Version difference data

· · ·

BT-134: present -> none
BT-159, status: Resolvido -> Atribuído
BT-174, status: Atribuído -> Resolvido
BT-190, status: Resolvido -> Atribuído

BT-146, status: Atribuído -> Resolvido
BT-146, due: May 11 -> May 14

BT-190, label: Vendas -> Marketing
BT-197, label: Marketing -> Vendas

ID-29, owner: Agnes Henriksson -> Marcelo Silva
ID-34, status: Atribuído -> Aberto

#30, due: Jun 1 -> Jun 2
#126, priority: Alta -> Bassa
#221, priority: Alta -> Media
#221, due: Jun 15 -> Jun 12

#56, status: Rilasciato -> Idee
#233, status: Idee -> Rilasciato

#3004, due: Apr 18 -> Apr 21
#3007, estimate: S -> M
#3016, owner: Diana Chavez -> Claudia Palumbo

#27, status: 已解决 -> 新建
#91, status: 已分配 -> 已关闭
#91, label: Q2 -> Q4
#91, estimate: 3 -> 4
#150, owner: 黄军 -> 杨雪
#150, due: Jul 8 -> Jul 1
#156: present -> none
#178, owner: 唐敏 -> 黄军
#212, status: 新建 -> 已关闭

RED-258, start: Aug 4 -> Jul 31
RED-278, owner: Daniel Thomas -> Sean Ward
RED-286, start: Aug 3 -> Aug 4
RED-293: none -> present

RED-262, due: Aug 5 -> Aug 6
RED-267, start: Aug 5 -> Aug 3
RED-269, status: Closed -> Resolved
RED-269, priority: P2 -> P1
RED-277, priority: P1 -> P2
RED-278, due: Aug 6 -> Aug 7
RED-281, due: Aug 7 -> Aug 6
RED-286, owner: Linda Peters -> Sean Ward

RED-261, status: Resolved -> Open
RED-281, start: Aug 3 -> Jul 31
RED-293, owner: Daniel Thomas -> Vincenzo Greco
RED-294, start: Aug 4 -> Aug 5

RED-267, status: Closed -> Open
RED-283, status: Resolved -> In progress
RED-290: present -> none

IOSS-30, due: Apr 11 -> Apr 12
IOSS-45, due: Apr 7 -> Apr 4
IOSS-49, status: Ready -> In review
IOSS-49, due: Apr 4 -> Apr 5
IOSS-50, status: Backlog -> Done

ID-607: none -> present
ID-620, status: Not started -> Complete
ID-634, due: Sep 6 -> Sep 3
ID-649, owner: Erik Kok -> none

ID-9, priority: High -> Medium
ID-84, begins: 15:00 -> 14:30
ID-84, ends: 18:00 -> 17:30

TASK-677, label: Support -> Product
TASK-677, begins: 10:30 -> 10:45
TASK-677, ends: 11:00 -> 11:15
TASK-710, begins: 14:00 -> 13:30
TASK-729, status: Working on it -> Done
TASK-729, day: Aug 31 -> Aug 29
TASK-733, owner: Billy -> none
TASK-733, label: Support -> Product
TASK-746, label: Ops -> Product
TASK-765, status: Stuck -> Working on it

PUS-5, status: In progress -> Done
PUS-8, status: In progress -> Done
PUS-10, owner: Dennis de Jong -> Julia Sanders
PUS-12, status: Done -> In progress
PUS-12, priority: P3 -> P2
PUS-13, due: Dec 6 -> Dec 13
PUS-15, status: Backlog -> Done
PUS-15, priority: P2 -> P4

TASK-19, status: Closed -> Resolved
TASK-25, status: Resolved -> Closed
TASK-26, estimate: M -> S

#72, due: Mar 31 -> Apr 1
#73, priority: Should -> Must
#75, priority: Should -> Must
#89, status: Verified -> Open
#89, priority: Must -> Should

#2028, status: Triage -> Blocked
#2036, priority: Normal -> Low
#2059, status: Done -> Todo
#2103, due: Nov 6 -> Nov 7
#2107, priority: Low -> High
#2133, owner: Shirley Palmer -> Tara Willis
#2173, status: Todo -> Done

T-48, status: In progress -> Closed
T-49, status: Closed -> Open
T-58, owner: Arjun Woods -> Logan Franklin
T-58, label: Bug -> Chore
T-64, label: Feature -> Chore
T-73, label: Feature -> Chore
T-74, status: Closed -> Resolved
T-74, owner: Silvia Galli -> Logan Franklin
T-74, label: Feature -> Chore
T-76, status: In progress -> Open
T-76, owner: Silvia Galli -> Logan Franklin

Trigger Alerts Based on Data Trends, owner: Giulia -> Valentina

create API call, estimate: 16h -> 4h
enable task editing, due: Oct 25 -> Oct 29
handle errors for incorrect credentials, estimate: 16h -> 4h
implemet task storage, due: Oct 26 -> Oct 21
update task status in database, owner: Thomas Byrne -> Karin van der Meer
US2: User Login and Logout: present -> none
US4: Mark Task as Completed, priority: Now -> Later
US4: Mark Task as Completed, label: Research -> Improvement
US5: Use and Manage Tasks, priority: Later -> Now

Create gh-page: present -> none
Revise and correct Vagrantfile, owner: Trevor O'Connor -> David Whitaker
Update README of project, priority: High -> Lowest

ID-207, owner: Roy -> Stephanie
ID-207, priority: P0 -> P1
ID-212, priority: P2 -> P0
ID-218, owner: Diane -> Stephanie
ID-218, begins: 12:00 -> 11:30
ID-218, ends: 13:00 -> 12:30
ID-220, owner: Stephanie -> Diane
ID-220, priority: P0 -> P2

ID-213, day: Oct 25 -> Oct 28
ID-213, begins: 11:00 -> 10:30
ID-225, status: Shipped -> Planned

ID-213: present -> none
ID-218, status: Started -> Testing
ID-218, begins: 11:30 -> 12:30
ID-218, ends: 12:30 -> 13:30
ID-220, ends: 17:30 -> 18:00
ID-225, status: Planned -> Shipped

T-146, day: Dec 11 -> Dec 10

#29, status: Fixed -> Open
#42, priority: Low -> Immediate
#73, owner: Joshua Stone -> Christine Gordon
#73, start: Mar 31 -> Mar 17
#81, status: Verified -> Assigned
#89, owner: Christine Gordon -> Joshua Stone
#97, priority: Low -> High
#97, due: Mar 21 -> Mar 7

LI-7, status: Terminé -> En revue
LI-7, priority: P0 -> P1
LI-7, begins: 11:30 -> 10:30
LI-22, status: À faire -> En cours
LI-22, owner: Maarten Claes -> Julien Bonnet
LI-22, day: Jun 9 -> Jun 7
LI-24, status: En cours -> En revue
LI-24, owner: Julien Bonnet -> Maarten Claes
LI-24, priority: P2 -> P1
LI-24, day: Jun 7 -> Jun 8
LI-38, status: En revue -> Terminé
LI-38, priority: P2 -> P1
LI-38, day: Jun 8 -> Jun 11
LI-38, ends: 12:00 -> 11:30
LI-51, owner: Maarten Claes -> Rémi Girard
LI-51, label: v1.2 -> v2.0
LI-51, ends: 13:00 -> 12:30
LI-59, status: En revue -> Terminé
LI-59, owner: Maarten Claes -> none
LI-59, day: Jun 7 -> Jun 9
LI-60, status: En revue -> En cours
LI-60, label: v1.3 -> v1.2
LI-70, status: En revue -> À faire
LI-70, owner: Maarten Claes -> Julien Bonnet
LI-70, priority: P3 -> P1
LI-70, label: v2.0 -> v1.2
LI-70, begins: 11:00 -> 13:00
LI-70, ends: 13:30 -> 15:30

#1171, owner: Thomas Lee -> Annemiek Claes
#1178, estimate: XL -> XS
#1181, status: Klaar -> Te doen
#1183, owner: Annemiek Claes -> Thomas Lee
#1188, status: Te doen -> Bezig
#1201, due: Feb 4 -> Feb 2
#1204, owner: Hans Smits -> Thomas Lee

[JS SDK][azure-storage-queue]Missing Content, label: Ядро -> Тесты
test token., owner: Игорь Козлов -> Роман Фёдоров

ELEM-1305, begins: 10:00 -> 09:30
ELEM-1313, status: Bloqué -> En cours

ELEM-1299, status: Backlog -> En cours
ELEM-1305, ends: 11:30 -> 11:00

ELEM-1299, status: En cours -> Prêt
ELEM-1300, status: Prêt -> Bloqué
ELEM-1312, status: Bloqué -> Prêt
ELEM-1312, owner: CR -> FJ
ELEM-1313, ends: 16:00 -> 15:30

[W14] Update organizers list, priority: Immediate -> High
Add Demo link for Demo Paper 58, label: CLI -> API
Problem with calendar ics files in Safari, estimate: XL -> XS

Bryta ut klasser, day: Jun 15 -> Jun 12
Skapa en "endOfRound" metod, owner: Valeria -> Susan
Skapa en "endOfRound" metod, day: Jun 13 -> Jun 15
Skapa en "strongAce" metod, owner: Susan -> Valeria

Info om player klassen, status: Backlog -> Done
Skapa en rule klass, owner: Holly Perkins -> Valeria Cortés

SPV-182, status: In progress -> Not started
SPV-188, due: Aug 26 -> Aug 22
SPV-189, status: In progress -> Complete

· · ·

Whenever the word "Susan" shows up in a line of the entries, list that line.

RESPONSE TO THIS EXERCISE:
Skapa en "endOfRound" metod, owner: Valeria -> Susan
Skapa en "strongAce" metod, owner: Susan -> Valeria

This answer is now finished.